Brian Merchant’s controversial and very thought-provoking new book THE ONE DEVICE: THE SECRET HISTORY OF THE iPHONE has appeared just in time to help us commemorate the tenth anniversary of the device Merchant describes as “the foundational instrument of modern life.”
Regardless of whether you agree or disagree with his assessment, you have to agree that the smartphone world the iPhone helped create has redefined who we are in the span of ten short years.
Next week, I plan to ask my history students to reflect on how the iPhone (and indeed all smartphones) connects us to the very convoluted history of human development. For instance, this one device can be used to organize an entire course with topics that range from communications and art to photography and language.
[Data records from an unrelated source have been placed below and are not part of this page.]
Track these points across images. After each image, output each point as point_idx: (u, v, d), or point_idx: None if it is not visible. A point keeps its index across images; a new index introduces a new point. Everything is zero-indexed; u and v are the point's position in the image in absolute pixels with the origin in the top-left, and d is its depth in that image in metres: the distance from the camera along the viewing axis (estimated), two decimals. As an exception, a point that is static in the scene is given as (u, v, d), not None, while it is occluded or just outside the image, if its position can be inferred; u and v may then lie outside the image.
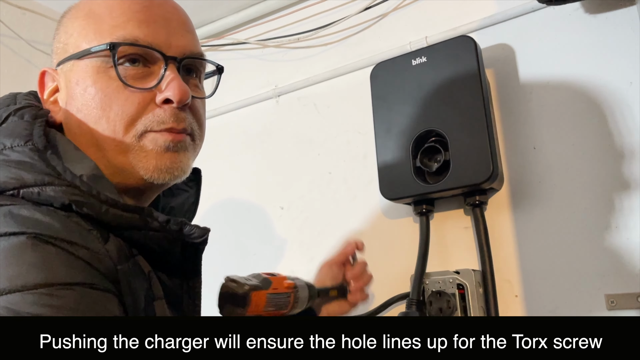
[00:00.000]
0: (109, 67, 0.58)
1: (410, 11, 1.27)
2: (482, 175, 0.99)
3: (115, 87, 0.58)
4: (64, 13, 0.65)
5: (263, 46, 1.50)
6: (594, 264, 0.97)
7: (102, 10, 0.60)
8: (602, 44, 1.03)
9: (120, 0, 0.61)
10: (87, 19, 0.61)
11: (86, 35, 0.60)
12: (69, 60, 0.60)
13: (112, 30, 0.59)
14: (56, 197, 0.50)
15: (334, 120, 1.34)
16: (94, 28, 0.60)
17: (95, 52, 0.58)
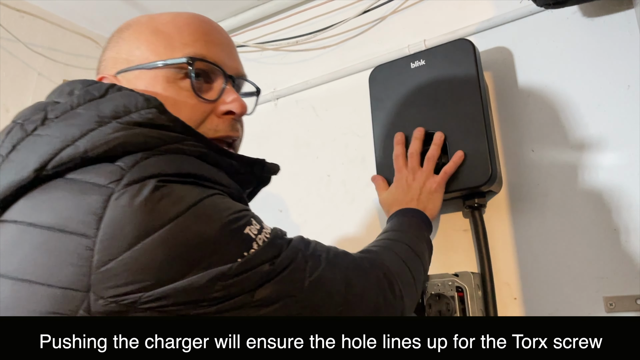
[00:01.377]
0: (179, 78, 0.67)
1: (408, 14, 1.28)
2: (481, 178, 0.99)
3: (184, 96, 0.67)
4: (122, 28, 0.72)
5: (261, 49, 1.50)
6: (592, 267, 0.97)
7: (170, 30, 0.69)
8: (600, 47, 1.03)
9: (186, 23, 0.70)
10: (155, 36, 0.69)
11: (155, 50, 0.68)
12: (136, 69, 0.68)
13: (182, 48, 0.68)
14: (192, 150, 0.60)
15: (333, 123, 1.34)
16: (164, 44, 0.68)
17: (170, 64, 0.67)
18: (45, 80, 1.44)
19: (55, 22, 1.47)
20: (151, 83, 0.67)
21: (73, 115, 0.57)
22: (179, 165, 0.56)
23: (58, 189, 0.53)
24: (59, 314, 0.48)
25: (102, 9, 1.48)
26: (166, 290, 0.49)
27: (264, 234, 0.58)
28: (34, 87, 1.41)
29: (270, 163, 0.74)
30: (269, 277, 0.55)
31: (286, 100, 1.43)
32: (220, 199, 0.57)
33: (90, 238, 0.49)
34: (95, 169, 0.54)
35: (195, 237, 0.52)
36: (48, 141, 0.55)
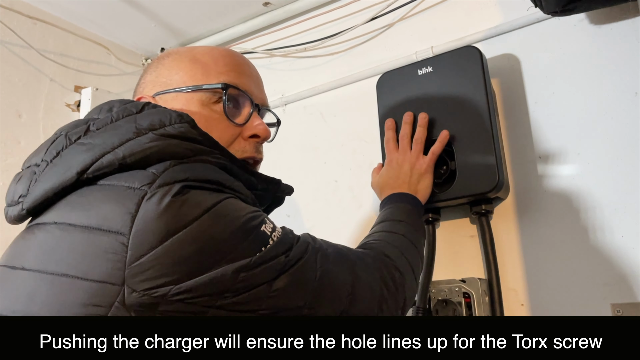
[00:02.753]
0: (213, 102, 0.75)
1: (416, 21, 1.28)
2: (488, 184, 0.99)
3: (216, 118, 0.74)
4: (163, 56, 0.80)
5: (270, 55, 1.51)
6: (599, 273, 0.96)
7: (207, 59, 0.77)
8: (607, 54, 1.03)
9: (222, 55, 0.78)
10: (193, 63, 0.76)
11: (193, 75, 0.75)
12: (173, 92, 0.75)
13: (217, 75, 0.75)
14: (217, 162, 0.66)
15: (340, 128, 1.34)
16: (201, 71, 0.75)
17: (206, 88, 0.74)
18: (57, 86, 1.46)
19: (67, 28, 1.49)
20: (186, 104, 0.74)
21: (113, 127, 0.64)
22: (204, 173, 0.61)
23: (95, 192, 0.59)
24: (96, 305, 0.53)
25: (113, 16, 1.50)
26: (194, 283, 0.54)
27: (277, 231, 0.63)
28: (46, 93, 1.43)
29: (285, 184, 0.80)
30: (285, 268, 0.60)
31: (294, 106, 1.44)
32: (236, 201, 0.62)
33: (125, 235, 0.54)
34: (130, 175, 0.59)
35: (218, 234, 0.57)
36: (90, 148, 0.61)
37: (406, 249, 0.84)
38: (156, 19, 1.52)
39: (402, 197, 0.97)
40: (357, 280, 0.68)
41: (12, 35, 1.36)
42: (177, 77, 0.76)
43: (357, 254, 0.73)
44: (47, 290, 0.55)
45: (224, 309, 0.56)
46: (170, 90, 0.75)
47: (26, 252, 0.59)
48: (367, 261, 0.74)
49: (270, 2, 1.45)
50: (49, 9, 1.45)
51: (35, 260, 0.57)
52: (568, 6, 0.95)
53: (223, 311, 0.56)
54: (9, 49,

Along the way, we learn about how technology has shaped human culture, why we are social animals, and how we are driven by creativity and curiosity. What we hold in our hands is nothing less than an entire course in human history. We most certainly should add the smartphone to the ever-growing list of innovations that have served as pivotal moments–a list that includes the mouldboard plow, the printing press, double-entry bookkeeping, and the camera. Each of these inventions altered the way we see and understand the world around us. And now the smartphone that is best represented by the iPhone puts all of these inventions, and countless more, into one small package. As Merchant observes, the “iPhone intertwines a phenomenal number of prior inventions and insights, some that stretch back into antiquity. It may, in fact, be our most potent symbol of just how deeply interconnected the engines that drive modern technological advancement have become.”
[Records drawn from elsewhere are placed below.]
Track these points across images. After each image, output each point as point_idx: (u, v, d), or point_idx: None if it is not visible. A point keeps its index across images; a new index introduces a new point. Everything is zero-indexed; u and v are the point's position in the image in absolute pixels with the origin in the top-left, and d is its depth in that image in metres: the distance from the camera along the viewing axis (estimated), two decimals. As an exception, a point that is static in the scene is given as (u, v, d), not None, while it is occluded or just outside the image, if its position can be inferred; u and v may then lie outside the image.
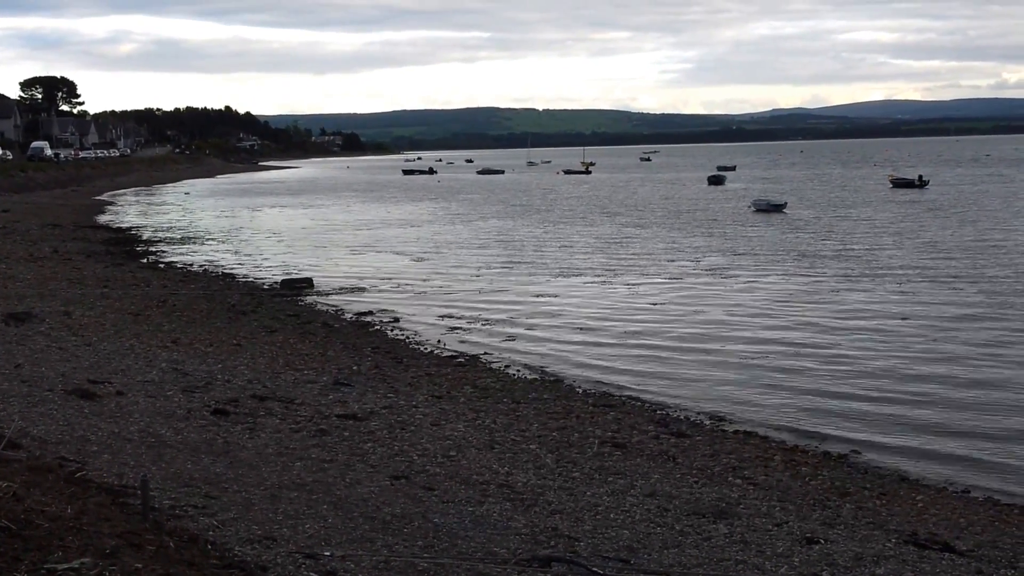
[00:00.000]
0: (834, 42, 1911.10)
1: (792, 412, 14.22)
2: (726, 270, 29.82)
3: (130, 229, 46.57)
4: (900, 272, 28.46)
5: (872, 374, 16.35)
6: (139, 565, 5.42)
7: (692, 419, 13.87)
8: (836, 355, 17.80)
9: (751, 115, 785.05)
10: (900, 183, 75.18)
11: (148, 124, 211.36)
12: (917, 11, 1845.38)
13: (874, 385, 15.64)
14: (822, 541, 8.70)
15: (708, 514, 9.33)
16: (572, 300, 24.79)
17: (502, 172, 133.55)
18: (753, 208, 54.68)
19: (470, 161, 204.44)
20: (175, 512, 7.35)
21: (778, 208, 53.64)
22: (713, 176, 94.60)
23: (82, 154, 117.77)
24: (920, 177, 75.62)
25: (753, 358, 17.70)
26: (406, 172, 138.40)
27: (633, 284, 27.36)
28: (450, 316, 22.23)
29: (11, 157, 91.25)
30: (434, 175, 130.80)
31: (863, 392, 15.24)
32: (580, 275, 29.36)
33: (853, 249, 34.58)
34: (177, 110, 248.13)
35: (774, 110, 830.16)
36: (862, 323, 20.84)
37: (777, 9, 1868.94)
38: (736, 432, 13.20)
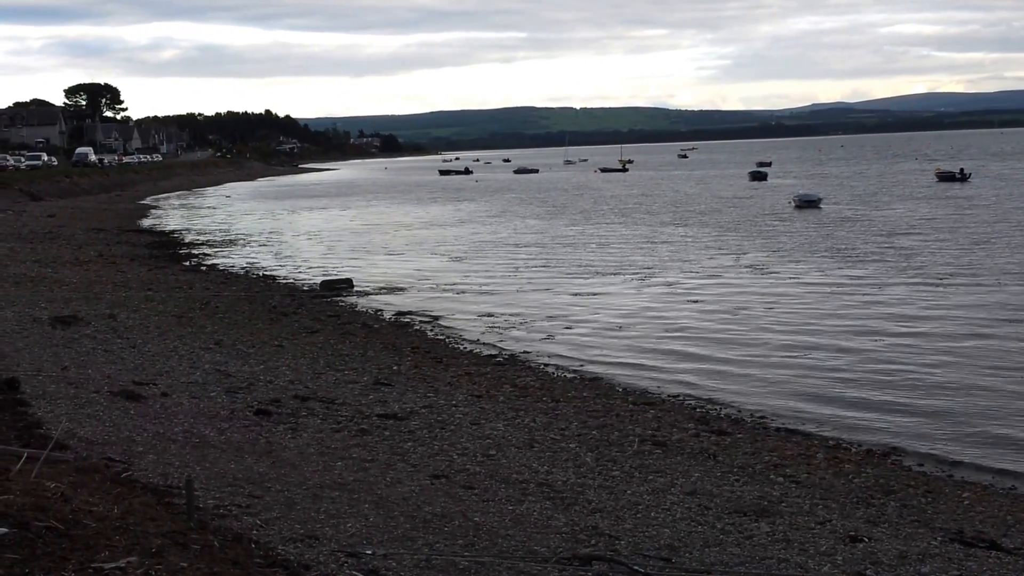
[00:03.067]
0: (875, 35, 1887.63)
1: (834, 409, 14.07)
2: (767, 266, 29.57)
3: (173, 232, 47.11)
4: (942, 267, 28.05)
5: (915, 370, 16.13)
6: (184, 564, 5.48)
7: (733, 417, 13.79)
8: (878, 351, 17.60)
9: (790, 110, 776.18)
10: (945, 176, 74.17)
11: (190, 129, 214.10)
12: (960, 3, 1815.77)
13: (917, 381, 15.44)
14: (866, 539, 8.61)
15: (750, 512, 9.27)
16: (611, 298, 24.72)
17: (537, 171, 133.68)
18: (793, 204, 54.15)
19: (507, 161, 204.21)
20: (219, 511, 7.43)
21: (814, 203, 53.07)
22: (755, 172, 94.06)
23: (125, 159, 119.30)
24: (961, 170, 74.52)
25: (794, 355, 17.54)
26: (443, 172, 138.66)
27: (673, 282, 27.22)
28: (489, 315, 22.27)
29: (56, 163, 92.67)
30: (471, 175, 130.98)
31: (906, 388, 15.05)
32: (619, 273, 29.26)
33: (894, 244, 34.14)
34: (218, 114, 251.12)
35: (814, 105, 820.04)
36: (905, 318, 20.57)
37: (817, 3, 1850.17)
38: (778, 430, 13.10)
At the heart of Merchant’s book is his destruction of the “lone inventor” myth. Although Steve Jobs will perhaps be remembered as the face of Apple for a very long time, his involvement in creating the iPhone was in fact very minimal. The creation of this one device spans several decades and represents the work of countless (and often nameless) individuals who work in subterranean mines, in rather bizarre factories in various parts of the world, in laboratories, in government agencies, in educational institutions, and in their own homes to create the components and the code that make everything work. As Merchant states, “My goal is that by the end of this book, you’ll glance into the black mirror of your iPhone and see, not the face of Jobs, but a group picture of its myriad creators–and have a more nuanced, true, and, I think, compelling portrait of the one device that pulled us all into its future. . . the one device is the work of countless inventors and factory workers, miners and recyclers, brilliant thinkers and child laborers, and revolutionary designers and cunning engineers. Of long-evolving technologies, or collaborative, incremental work, of fledgling startups and massive public-research institutions.”
Until I read Merchant’s book I had never given much thought to the human costs of producing an iPhone. For instance, we learn that a “billion iPhones had been sold by 2016, which translates into 34 billion kilos (37 million tons) of mined rock [and that] producing a single iPhone requires mining 34 kilos of ore, 100 liters of water, and 20.5 grams of cyanide, per industry average.” And for the Apple teams that developed the iPhone from a technical standpoint, the project took its toll in terms of failed marriages and neglected children. A particularly interesting, and rather scary, chapter recounts Merchant’s risky journey to the very bowels of Foxconn City, the enormous Chinese manufacturing facility that is responsible for final assembly of the iPhone. In a section that reminds us of something out of Upton Sinclair’s novel, THE JUNGLE (or, perhaps more appropriately, Ridley Scott’s movie “Blade Runner”) Merchant, after making analogies between Foxconn and Henry Ford’s fabled River Rouge automobile plant, describes how the slaughterhouse was an early model for the most efficient way to build an assembly line. Today, instead of sausages, Foxconn is turning out shiny iPhones for human consumption. The human costs in either scenario are very high and, sadly, hidden from the typical iPhone user’s view.
This book has given me a much different and much-needed perspective on what it means to use my iPhone every day. And it has reinforced my conviction that we live our lives in the shadow of what Sherry Turkle calls “evocative objects”–those products, created with our own hands and heads, that eventually come to rule us with their beguiling and life-changing appeal.